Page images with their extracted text
*** Begin section ***

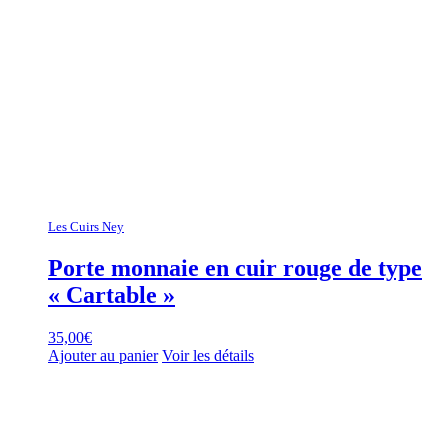
Les Cuirs Ney
Porte monnaie en cuir rouge de type
« Cartable »
35,00
€
Ajouter au panier
Voir les détails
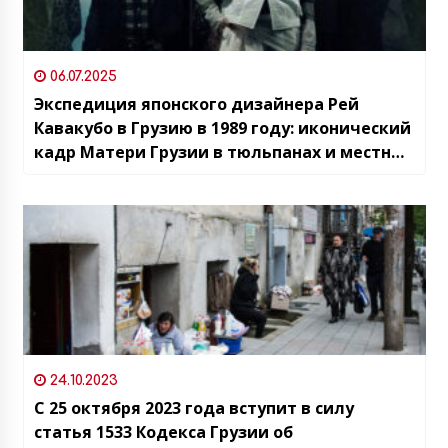
06.07.2025
Экспедиция японского дизайнера Рей
Кавакубо в Грузию в 1989 году: иконический
кадр Матери Грузии в тюльпанах и местные
жители в качестве героев фэшн-съемки
24.10.2023
С 25 октября 2023 года вступит в силу
статья 1533 Кодекса Грузии об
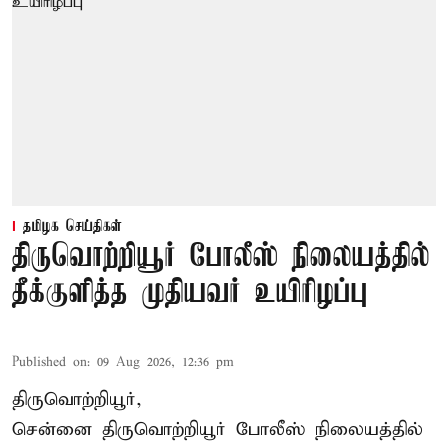
தமிழக செய்திகள்
திருவொற்றியூர் போலீஸ் நிலையத்தில்
தீக்குளித்த முதியவர் உயிரிழப்பு
Published on
:
09 Aug 2026, 12:36 pm
திருவொற்றியூர்,
சென்னை
திருவொற்றியூர்
போலீஸ் நிலையத்தில்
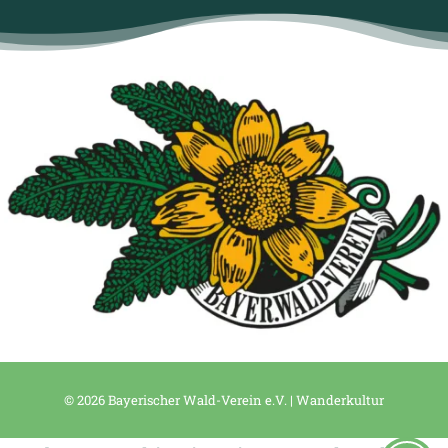
© 2026 Bayerischer Wald-Verein e.V. | Wanderkultur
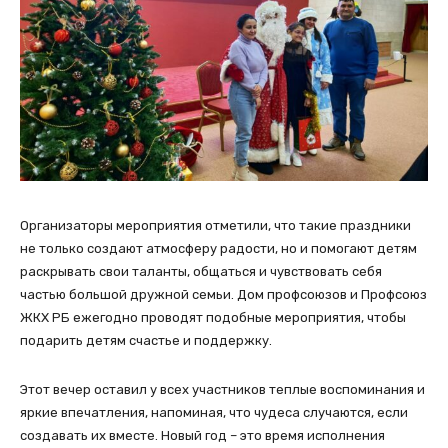
Организаторы мероприятия отметили, что такие праздники
не только создают атмосферу радости, но и помогают детям
раскрывать свои таланты, общаться и чувствовать себя
частью большой дружной семьи. Дом профсоюзов и Профсоюз
ЖКХ РБ ежегодно проводят подобные мероприятия, чтобы
подарить детям счастье и поддержку.
Этот вечер оставил у всех участников теплые воспоминания и
яркие впечатления, напоминая, что чудеса случаются, если
создавать их вместе. Новый год – это время исполнения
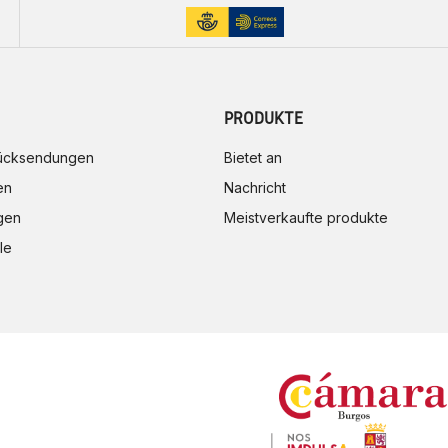
PRODUKTE
rücksendungen
Bietet an
en
Nachricht
gen
Meistverkaufte produkte
le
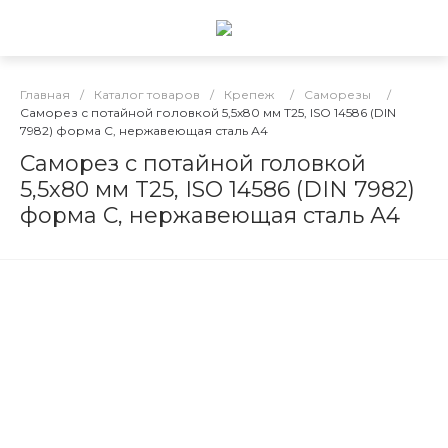
Главная
/
Каталог товаров
/
Крепеж
/
Саморезы
/
Саморез с потайной головкой 5,5х80 мм T25, ISO 14586 (DIN
7982) форма C, нержавеющая сталь А4
Саморез с потайной головкой
5,5х80 мм T25, ISO 14586 (DIN 7982)
форма C, нержавеющая сталь А4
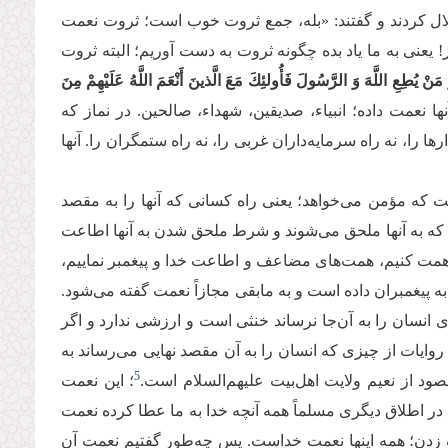
لال کردند و گفتند: «بله، جمع ثروت خوب است؛ ثروت نعمت
! یعنی به ما یاد بده چگونه ثروت به دست آوریم؛ البته ثروت
 مَنْ یُطِعِ اللَّهَ وَ الرَّسُولَ فَأُولئِكَ مَعَ الَّذینَ أَنْعَمَ اللَّهُ عَلَیْهِمْ مِنَ
نها نعمت داده؛ انبیاء، صدیقین، شهداء، صالحین. در نماز که
دارها را، نه راه سرمایه‌داران غربی را، نه راه ستمگران را. آنها
ت که مؤمن می‌خواهد؛ یعنی راه کسانی که آنها را به مقصد
ند که به آنها ملحق می‌شوند و شرط ملحق شدن به آنها اطاعت
 همت کنیم، همت‌های مضاعف و اطاعت خدا و پیغمبر نماییم،
ه پیغمبران داده است و به مابقی مجازاً نعمت گفته می‌شود.
 انسان را به آن‌جا نرساند خنثی است و ارزشی ندارد و اگر
ایات از چیزی که انسان را به آن مقصد نهایی می‌رساند به
5
ود از نعیم ولایت اهل‌بیت علیهم‌السلام است.
؛ این نعمت
ر اطلاق دیگری مسلماً همه آنچه خدا به ما عطا کرده نعمت
زدن؛ همه اینها نعمت خداست. پس چه‌طور گفتیم نعمت آن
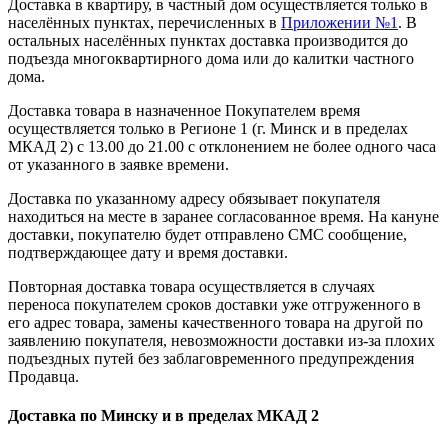
Доставка в квартиру, в частный дом осуществляется только в
населённых пунктах, перечисленных в
Приложении №1
. В
остальных населённых пунктах доставка производится до
подъезда многоквартирного дома или до калитки частного
дома.
Доставка товара в назначенное Покупателем время
осуществляется только в Регионе 1 (г. Минск и в пределах
МКАД 2) с 13.00 до 21.00 с отклонением не более одного часа
от указанного в заявке времени.
Доставка по указанному адресу обязывает покупателя
находиться на месте в заранее согласованное время. На кануне
доставки, покупателю будет отправлено СМС сообщение,
подтверждающее дату и время доставки.
Повторная доставка товара осуществляется в случаях
переноса покупателем сроков доставки уже отгруженного в
его адрес товара, замены качественного товара на другой по
заявлению покупателя, невозможности доставки из-за плохих
подъездных путей без заблаговременного предупреждения
Продавца.
Доставка по Минску и в пределах МКАД 2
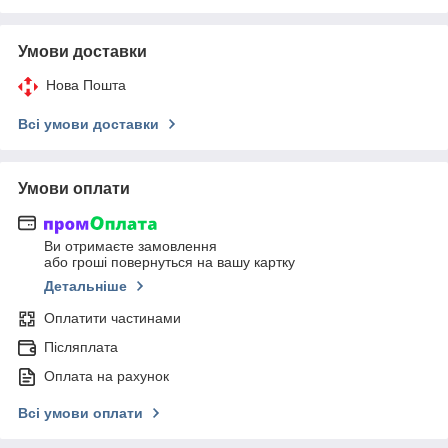
Умови доставки
Нова Пошта
Всі умови доставки
Умови оплати
Ви отримаєте замовлення
або гроші повернуться на вашу картку
Детальніше
Оплатити частинами
Післяплата
Оплата на рахунок
Всі умови оплати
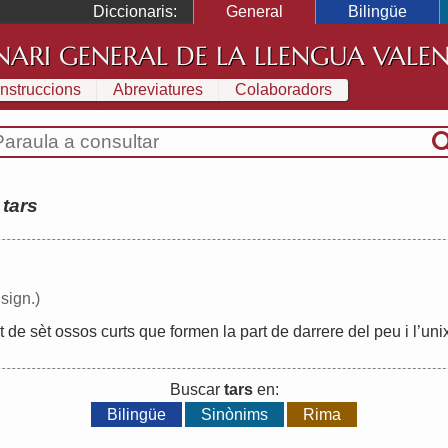
Diccionaris:
General
Bilingüe
NARI GENERAL DE LA LLENGUA VALE
Instruccions
Abreviatures
Colaboradors
:
tars
sign.)
t
de
sèt
ossos
curts
que
formen
la
part
de
darrere
del
peu
i
l
’
uni
Buscar
tars
en:
Bilingüe
Sinònims
Rima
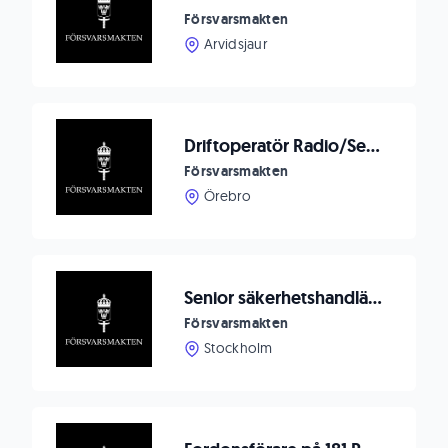
Försvarsmakten
Arvidsjaur
Driftoperatör Radio/Sensor
Försvarsmakten
Örebro
Senior säkerhetshandläggare
Försvarsmakten
Stockholm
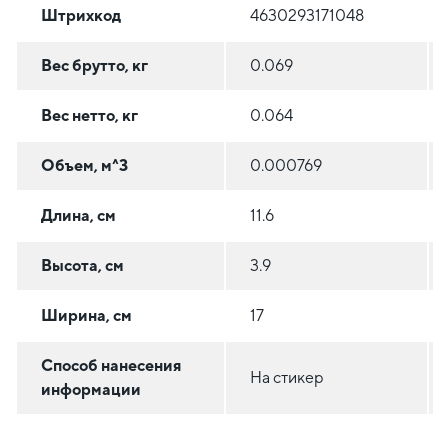
Штрихкод
4630293171048
Вес брутто, кг
0.069
Вес нетто, кг
0.064
Объем, м^3
0.000769
Длина, см
11.6
Высота, см
3.9
Ширина, см
17
Способ нанесения
На стикер
информации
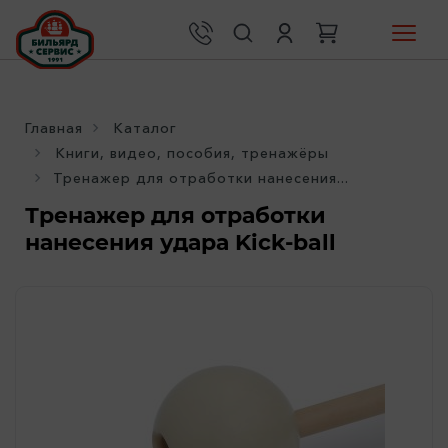
Главная
Каталог
Книги, видео, пособия, тренажёры
Тренажер для отработки нанесения...
Тренажер для отработки
нанесения удара Kick-ball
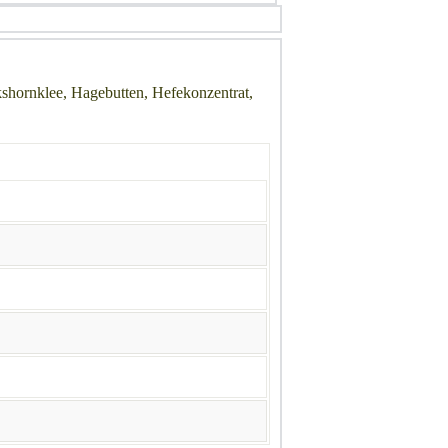
kshornklee, Hagebutten, Hefekonzentrat,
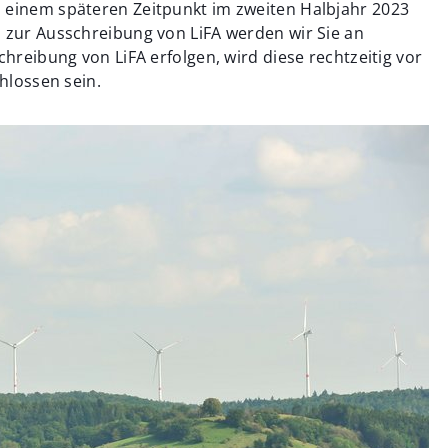
 einem späteren Zeitpunkt im zweiten Halbjahr 2023
n zur Ausschreibung von LiFA werden wir Sie an
chreibung von LiFA erfolgen, wird diese rechtzeitig vor
chlossen sein.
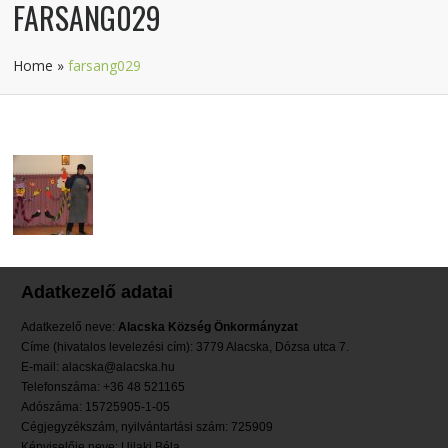
FARSANG029
Home
»
farsang029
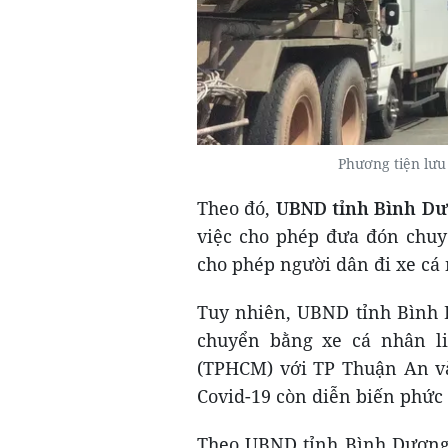
Phương tiện lưu
Theo đó,
UBND tỉnh Bình D
việc cho phép đưa đón chuyê
cho phép người dân đi xe cá
Tuy nhiên, UBND tỉnh Bình 
chuyển bằng xe cá nhân li
(TPHCM) với TP Thuận An và
Covid-19 còn diễn biến phức 
Theo UBND tỉnh Bình Dương,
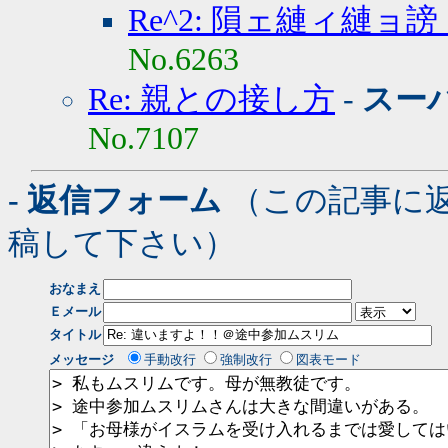
Re^2: 隕ェ縺ィ縺ョ
No.6263
Re: 親との接し方
-
スー
No.7107
- 返信フォーム
（この記事に
稿して下さい）
おなまえ
Ｅメール
タイトル
メッセージ
手動改行
強制改行
図表モード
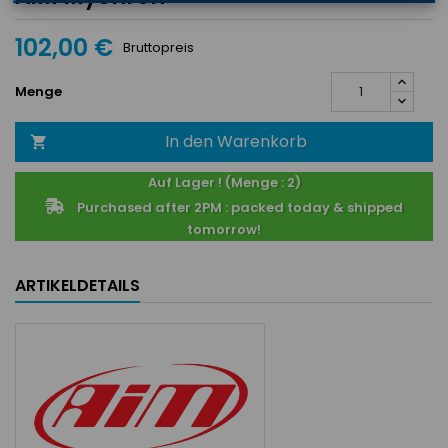
102,00 €
Bruttopreis
Menge
In den Warenkorb

Auf Lager ! (Menge : 2)
Purchased after 2PM : packed today & shipped
tomorrow!
ARTIKELDETAILS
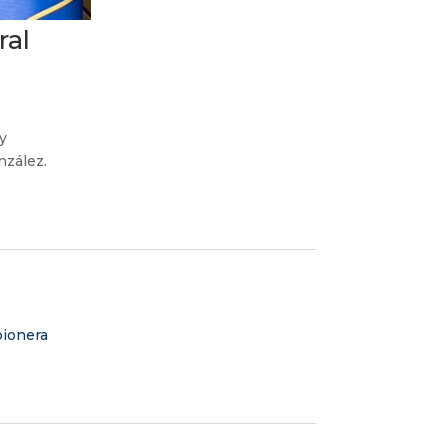
ral
y
nzález.
 pionera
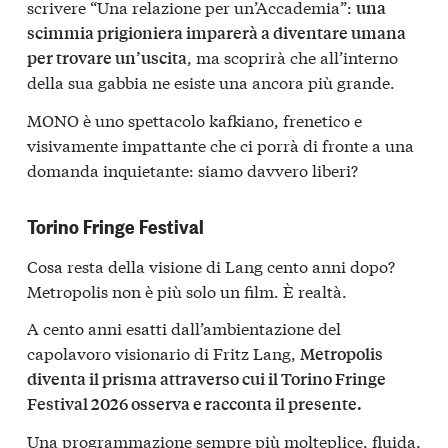
scrivere “Una relazione per un’Accademia”:
una
scimmia prigioniera imparerà a diventare umana
, ma scoprirà che all’interno
per trovare un’uscita
della sua gabbia ne esiste una ancora più grande.
MONO è uno spettacolo kafkiano, frenetico e
visivamente impattante che ci porrà di fronte a una
domanda inquietante: siamo davvero liberi?
Torino Fringe Festival
Cosa resta della visione di Lang cento anni dopo?
Metropolis non è più solo un film. È realtà.
A cento anni esatti dall’ambientazione del
capolavoro visionario di Fritz Lang,
Metropolis
diventa il prisma attraverso cui il Torino Fringe
Festival 2026 osserva e racconta il presente.
Una programmazione sempre più molteplice, fluida,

*** End section ***

- _PROBLEM REQUIREMENTS_: Could you render the lines of the material from the one containing "Доставка в квартиру, в" through the one containing "находиться на месте" as a numbered list, skipping any blank lines?

- _THE ANSWER_:
1. Доставка в квартиру, в частный дом осуществляется только в
2. населённых пунктах, перечисленных в
3. Приложении №1
4. . В
5. остальных населённых пунктах доставка производится до
6. подъезда многоквартирного дома или до калитки частного
7. дома.
8. Доставка товара в назначенное Покупателем время
9. осуществляется только в Регионе 1 (г. Минск и в пределах
10. МКАД 2) с 13.00 до 21.00 с отклонением не более одного часа
11. от указанного в заявке времени.
12. Доставка по указанному адресу обязывает покупателя
13. находиться на месте в заранее согласованное время. На кануне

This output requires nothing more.